In a seminar on film authorship many (too many) years ago, a fellow student turned to me and said, in a tone that was almost reverent: "The director is God." At the time I didn't respond, partly because the sheer magnitude of chauvinistic assumption this comment implied had left me temporarily speechless, and partly because I was new to Film Studies and I lacked the ability to articulate why I found this idea so unsettling. If I had the ability to travel back in time and respond to this student from my current intellectual vantage point, I might talk about film as a collaborative process, and I might talk about the above-the-line creativity we value versus the below-the-line creativity we ignore. Certainly, I would talk about the disciplinary turn in Film Studies that imbued scholars with the (almost moral) responsibility to challenge the Romantic view of individual authorship as the most sublime form of creativity. I would encourage him to undergo the rite of passage that all film students must experience at some point in their studies, and begin the messy work of unravelling the gnarly, inherited corpus of dogmatic ideologies that have supported this view of authorship for so long.
Today, I am woman enough to admit that I might be wrong. I am not willing to consider the idea that ‘the director is God’, but leaving this student and his unexamined sexism to one side for a moment, I’m at least willing to consider the word ‘auteur’ alongside the word ‘God’ and to meditate on the differences and similarities between these words and the multifaceted meanings they connote.
Many atheists read 'God' as a finite concept that stymies critical thought and closes down rational inquiry. Through 'God', the mysteries of the universe can be revealed and understood: we didn't just come into being through some random, beautiful assemblage of particles that happened to be situated in exactly the right place at exactly the right time. Through 'God' the universe can be explained, and in the most mundane way possible. One man was responsible for the whole thing (and in our collective imaginations, that man is probably sporting a beard. A splendid, bushy beard.).
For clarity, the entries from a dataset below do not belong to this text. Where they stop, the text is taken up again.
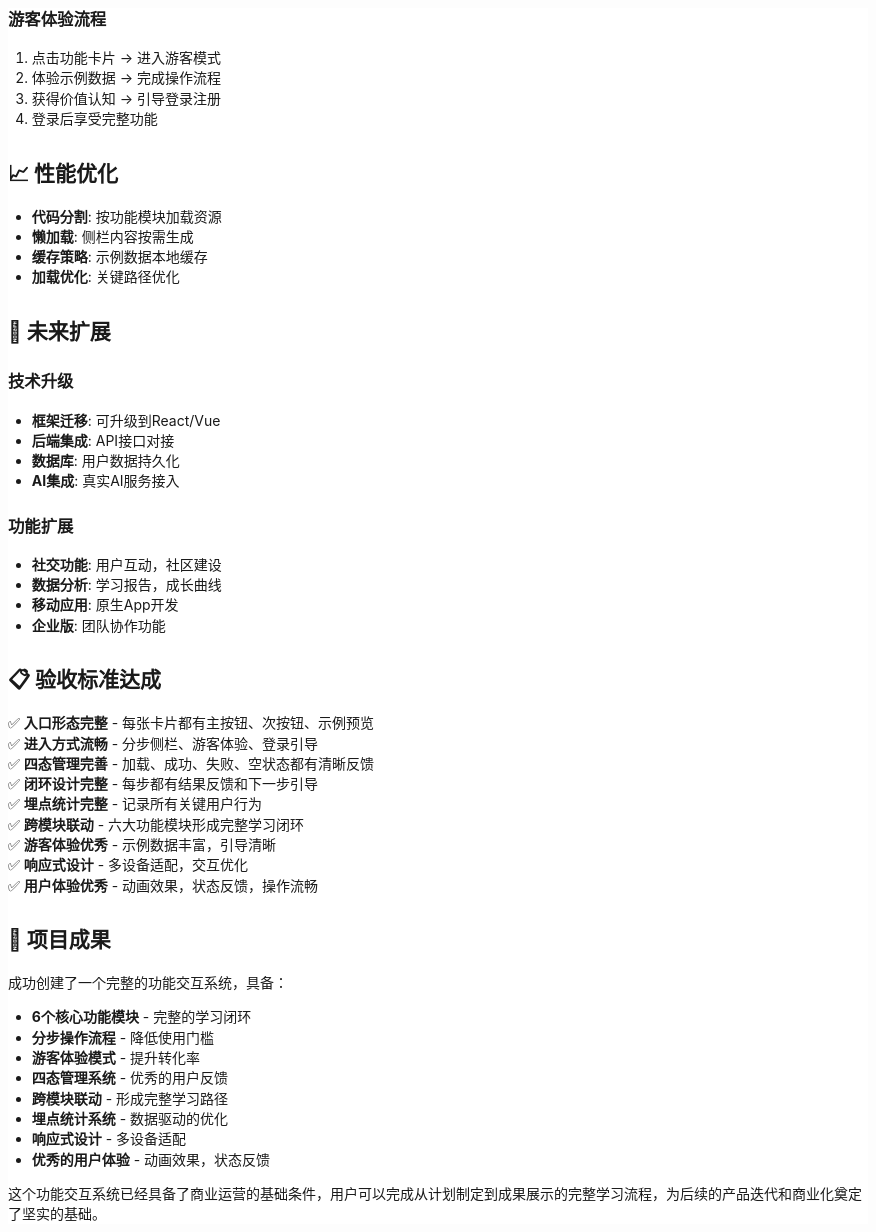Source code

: ### 游客体验流程
1. 点击功能卡片 → 进入游客模式
2. 体验示例数据 → 完成操作流程
3. 获得价值认知 → 引导登录注册
4. 登录后享受完整功能

## 📈 性能优化

- **代码分割**: 按功能模块加载资源
- **懒加载**: 侧栏内容按需生成
- **缓存策略**: 示例数据本地缓存
- **加载优化**: 关键路径优化

## 🔮 未来扩展

### 技术升级
- **框架迁移**: 可升级到React/Vue
- **后端集成**: API接口对接
- **数据库**: 用户数据持久化
- **AI集成**: 真实AI服务接入

### 功能扩展
- **社交功能**: 用户互动，社区建设
- **数据分析**: 学习报告，成长曲线
- **移动应用**: 原生App开发
- **企业版**: 团队协作功能

## 📋 验收标准达成

✅ **入口形态完整** - 每张卡片都有主按钮、次按钮、示例预览  
✅ **进入方式流畅** - 分步侧栏、游客体验、登录引导  
✅ **四态管理完善** - 加载、成功、失败、空状态都有清晰反馈  
✅ **闭环设计完整** - 每步都有结果反馈和下一步引导  
✅ **埋点统计完整** - 记录所有关键用户行为  
✅ **跨模块联动** - 六大功能模块形成完整学习闭环  
✅ **游客体验优秀** - 示例数据丰富，引导清晰  
✅ **响应式设计** - 多设备适配，交互优化  
✅ **用户体验优秀** - 动画效果，状态反馈，操作流畅  

## 🎉 项目成果

成功创建了一个完整的功能交互系统，具备：
- **6个核心功能模块** - 完整的学习闭环
- **分步操作流程** - 降低使用门槛
- **游客体验模式** - 提升转化率
- **四态管理系统** - 优秀的用户反馈
- **跨模块联动** - 形成完整学习路径
- **埋点统计系统** - 数据驱动的优化
- **响应式设计** - 多设备适配
- **优秀的用户体验** - 动画效果，状态反馈

这个功能交互系统已经具备了商业运营的基础条件，用户可以完成从计划制定到成果展示的完整学习流程，为后续的产品迭代和商业化奠定了坚实的基础。





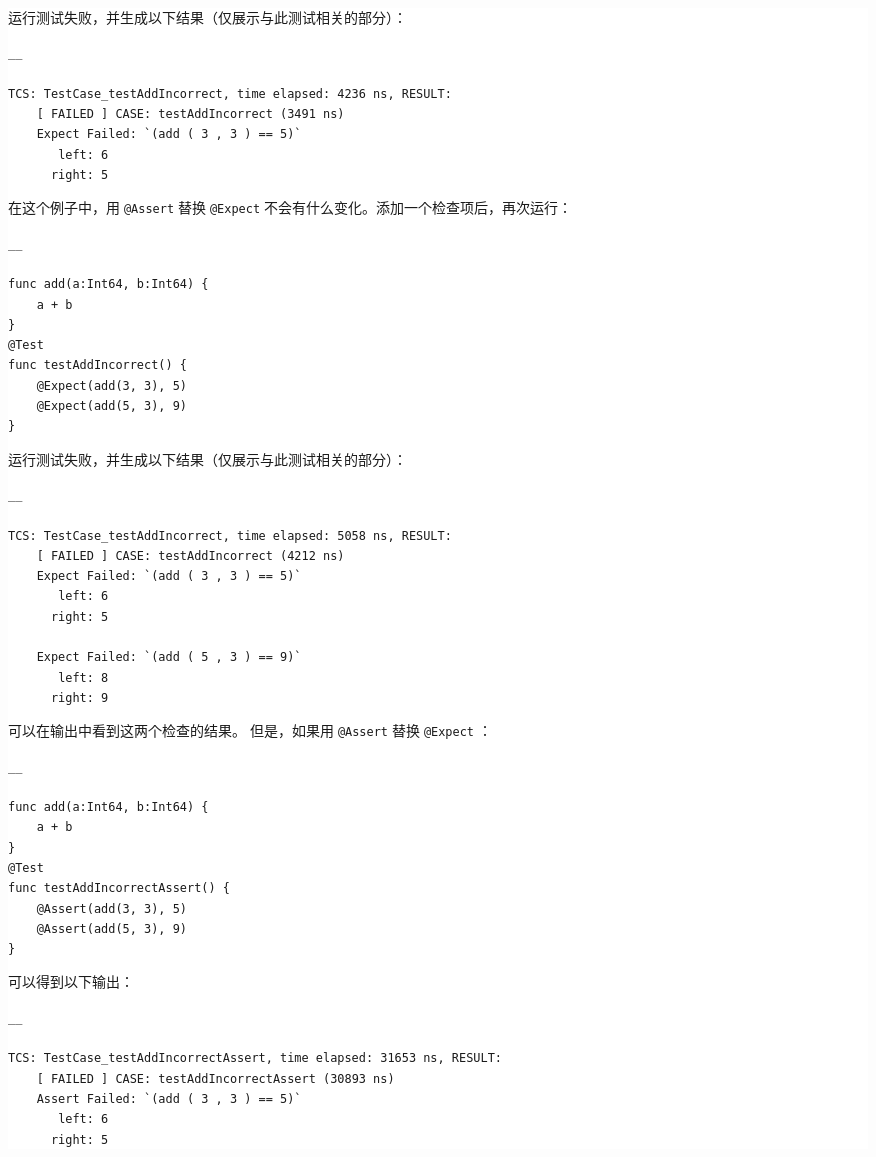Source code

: 运行测试失败，并生成以下结果（仅展示与此测试相关的部分）：
    
    __
    
    TCS: TestCase_testAddIncorrect, time elapsed: 4236 ns, RESULT:
        [ FAILED ] CASE: testAddIncorrect (3491 ns)
        Expect Failed: `(add ( 3 , 3 ) == 5)`
           left: 6
          right: 5

在这个例子中，用 `@Assert` 替换 `@Expect` 不会有什么变化。添加一个检查项后，再次运行：
    
    __
    
    func add(a:Int64, b:Int64) {
        a + b
    }
    @Test
    func testAddIncorrect() {
        @Expect(add(3, 3), 5)
        @Expect(add(5, 3), 9)
    }
    
运行测试失败，并生成以下结果（仅展示与此测试相关的部分）：
    
    __
    
    TCS: TestCase_testAddIncorrect, time elapsed: 5058 ns, RESULT:
        [ FAILED ] CASE: testAddIncorrect (4212 ns)
        Expect Failed: `(add ( 3 , 3 ) == 5)`
           left: 6
          right: 5
    
        Expect Failed: `(add ( 5 , 3 ) == 9)`
           left: 8
          right: 9

可以在输出中看到这两个检查的结果。 但是，如果用 `@Assert` 替换 `@Expect` ：
    
    __
    
    func add(a:Int64, b:Int64) {
        a + b
    }
    @Test
    func testAddIncorrectAssert() {
        @Assert(add(3, 3), 5)
        @Assert(add(5, 3), 9)
    }
    
可以得到以下输出：
    
    __
    
    TCS: TestCase_testAddIncorrectAssert, time elapsed: 31653 ns, RESULT:
        [ FAILED ] CASE: testAddIncorrectAssert (30893 ns)
        Assert Failed: `(add ( 3 , 3 ) == 5)`
           left: 6
          right: 5
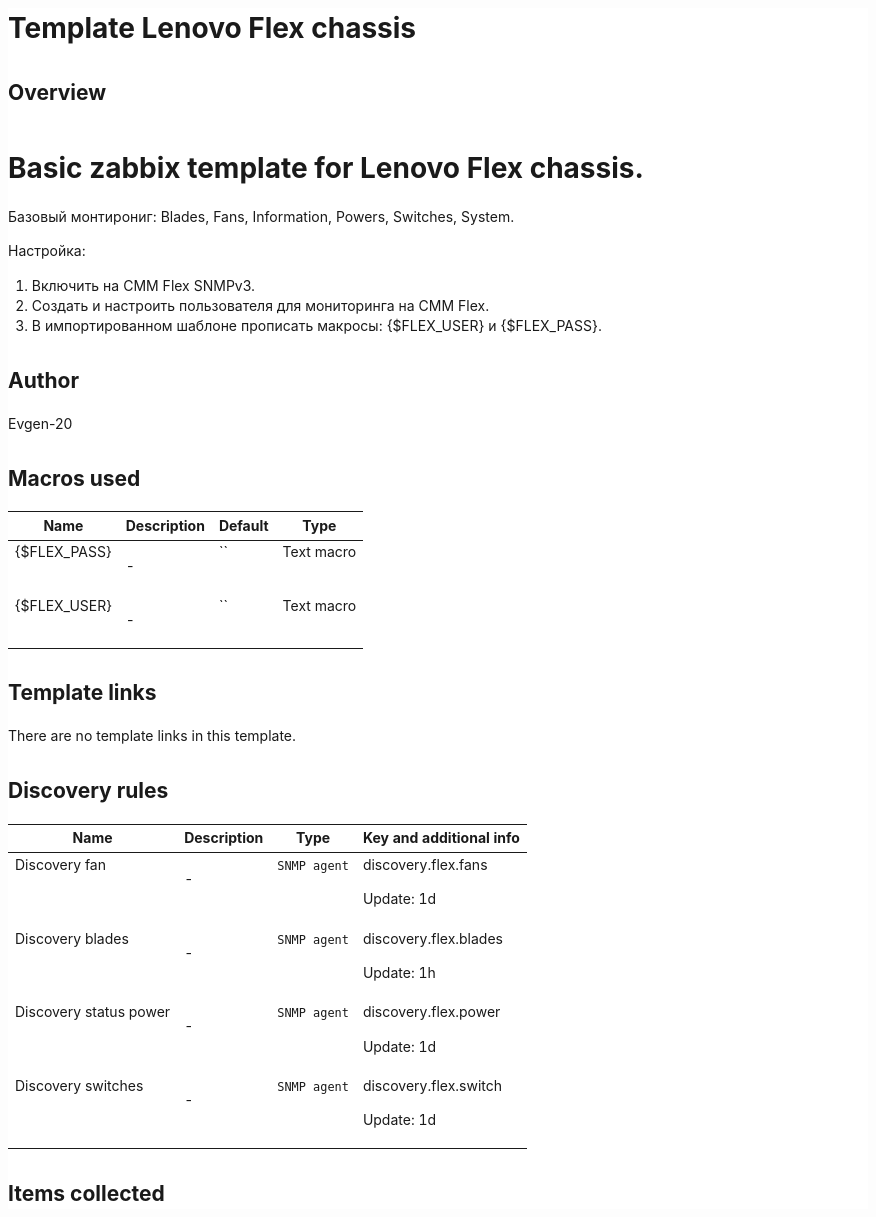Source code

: # Template Lenovo Flex chassis

## Overview

**Basic zabbix template for Lenovo Flex chassis.**
==================================================


Базовый монтирониг: Blades, Fans, Information, Powers, Switches, System.


Настройка:


1. Включить на CMM Flex SNMPv3.
2. Создать и настроить пользователя для мониторинга на CMM Flex.
3. В импортированном шаблоне прописать макросы: {$FLEX\_USER} и {$FLEX\_PASS}.


 


 


 

## Author

Evgen-20

## Macros used

|Name|Description|Default|Type|
|----|-----------|-------|----|
|{$FLEX_PASS}|<p>-</p>|``|Text macro|
|{$FLEX_USER}|<p>-</p>|``|Text macro|
## Template links

There are no template links in this template.

## Discovery rules

|Name|Description|Type|Key and additional info|
|----|-----------|----|----|
|Discovery fan|<p>-</p>|`SNMP agent`|discovery.flex.fans<p>Update: 1d</p>|
|Discovery blades|<p>-</p>|`SNMP agent`|discovery.flex.blades<p>Update: 1h</p>|
|Discovery status power|<p>-</p>|`SNMP agent`|discovery.flex.power<p>Update: 1d</p>|
|Discovery switches|<p>-</p>|`SNMP agent`|discovery.flex.switch<p>Update: 1d</p>|
## Items collected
For a non-atheist, 'God' might have many meanings. 'God' may be polytheistic, theistic or deistic, but they/it are always polysemic. There might be many facets of one God. God might exist in the imagination as an anthropomorphised being, or perhaps as a more humanistic God who resides in all things and is agendered, ahuman and infinite. For an atheist, 'God' jettisons the need for the Grand Unified Theory of everything that Einstein (who favoured a moustache over a beard) was developing prior to his death, and that some physicists are still working determinedly toward. For atheists, 'God' is often anti-empirical, anti-complexity, anti-rational, and anti-science.
In Film Studies, the decades-long trend toward de-centring the auteur in the canon of scholarship has been immensely valuable for the spiritual and ethical journey of the discipline. But we should think about how we often read the concept of 'auteur' in a way that is similar to how atheists read the concept of 'God'. We may think of 'auteurism' as an approach that threatens to unify the discipline under some grand delusion that obscures cinema as a complex industrial product. Auterism smacks of something simplistic that explains cinema without the need for the decades-long work of the pragmatic empiricist. Our instinct is to resist such explanations for the obvious reason that, well, they are really dumb. We also read an auteurist approach that deifies the creative labour of one individual as harmfully chauvinistic, because it is an unfortunate consequence of systemic inequality that the auteur under discussion is usually a man (presence or lack of beard may vary).
But it is possible that 'auteur' is also polysemic, and it is possible that we have done enough, through our collective inter-disciplinary efforts, to move toward a more secular Film Studies. Today, auteur approaches exist as one sub-disciplinary method among many, and perhaps we miss a trick by laughing at the auteurists and poking fun at their sky-god delusion. While a director's name may call to mind an image of one individual, often a man and less often a woman, a director's name can also function as a metonym that is symbolic of the many particles which coalesced to form one collaborative vision with a distinctive aesthetic identity. When non-atheists say 'God' and atheists hear 'man with beard', perhaps the atheists are the ones who are seeking to avoid sustained critical engagement. And when an auteurist says 'the director intended...' and we say 'Christ, not this again', perhaps we are, too.